Condylomata lata is the name applied to the flat, moist, warty lesions teeming with spirochetes found in the groin and the axillae (Figs. 22-4 and 22-5). Mucous patches are white elevated verrucous skin lesions usually on the oral mucous membranes.
The late secondary lesions are nodular, squamous, and ulcerative and are distinguished from the tertiary lesions only by the time interval after the onset of the infection and by the finding of the spirochete in superficial smears of serum from the lesions. Annular and semiannular configurations of late secondary lesions are common.
Generalized lymphadenopathy, malaise, fever, and arthralgias occur in many patients with secondary syphilis.
Early Latent Stage
Following the secondary stage, many patients with untreated syphilis have only a positive STS. After 4 years of infection, the patient enters the late latent stage.
Late Latent Stage
This time span of 4 years arbitrarily divides the early infectious stages from the later noninfectious stages, which may or may not develop.
Tertiary Syphilis
This late stage is manifested by subjective or objective involvement of any of the organs of the body, including the skin (Figs. 22-6 and 22-7; see also Fig. 3-1A). Tertiary changes may be precocious but most often develop 5 to 20 years after the onset of the primary stage. Clinically, the skin lesions are characterized by nodular and gummatous ulcerations. Solitary multiple annular and nodular lesions are common. Subjective complaints are rare unless considerable secondary bacterial infection is present in a gumma. Scarring is inevitable in the majority of the tertiary skin lesions. Larger texts should be consulted for the late changes seen in the central nervous system, the cardiovascular system, the bones, the eyes, and the viscera. Approximately 15% of the patients who acquire syphilis and receive no treatment will die of the disease.
Late Latent Stage
Another latent period may occur after natural healing of some types of benign tertiary syphilis.
Congenital Syphilis
Congenital syphilis is acquired in utero from an infectious mother (Fig. 22-8). The STS required of pregnant women by most states has lowered the incidence of this unfortunate disease. Stillbirths are not uncommon from mothers who are untreated. After the birth of a live infected child, the mortality rate depends on the duration of the infection, the natural host resistance, and the rapidity of initiating treatment. Early and late lesions are seen in these children, similar to those found in the adult cases of acquired syphilis. Blistering can occur.
Laboratory Findings
Darkfield Examination
The etiologic agent, T. pallidum, can be found in the serum from the primary or secondary lesions. However, a darkfield microscope is necessary, and very few physicians’ offices or laboratories have this instrument. A considerable amount of experience is necessary to distinguish T. pallidum from other Treponema species.

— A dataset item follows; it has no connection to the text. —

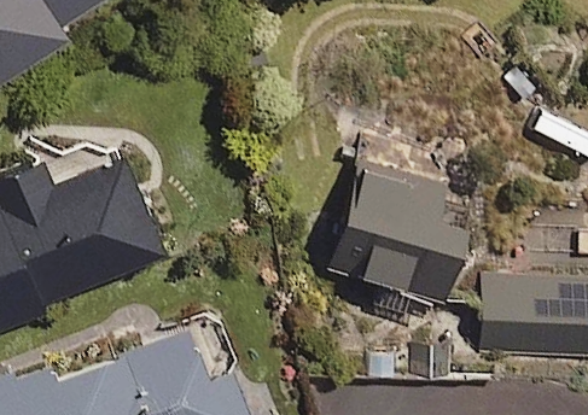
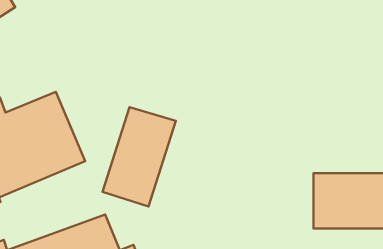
building: [328,170,476,306] -> none
building: none -> [103,107,176,207]

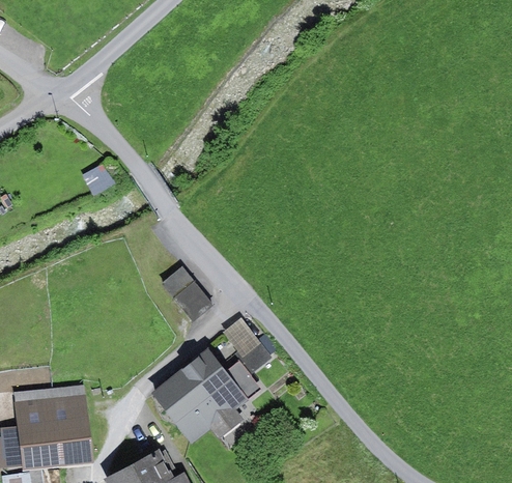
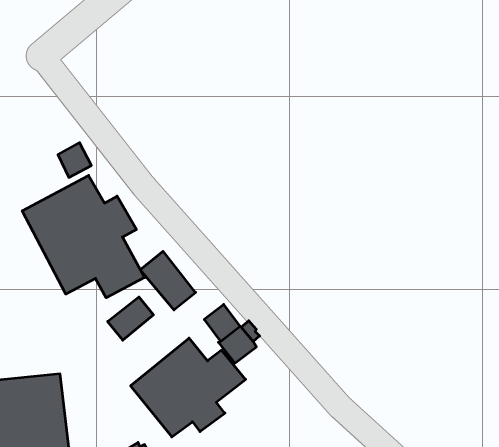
building: none -> [22,175,145,298]
building: none -> [108,297,153,340]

Serologic Test for Syphilis
The STS is simple, readily available, and has several modifications. The rapid plasma reagin (RPR) test and the Venereal Disease Research Laboratories (VDRL) flocculation test are used most commonly. Treponemal tests such as the fluorescent treponemal antibody absorption (FTA-ABS) test and modifications are more difficult to perform in the laboratory and therefore are used primarily when the RPR and VDRL tests are “reactive.”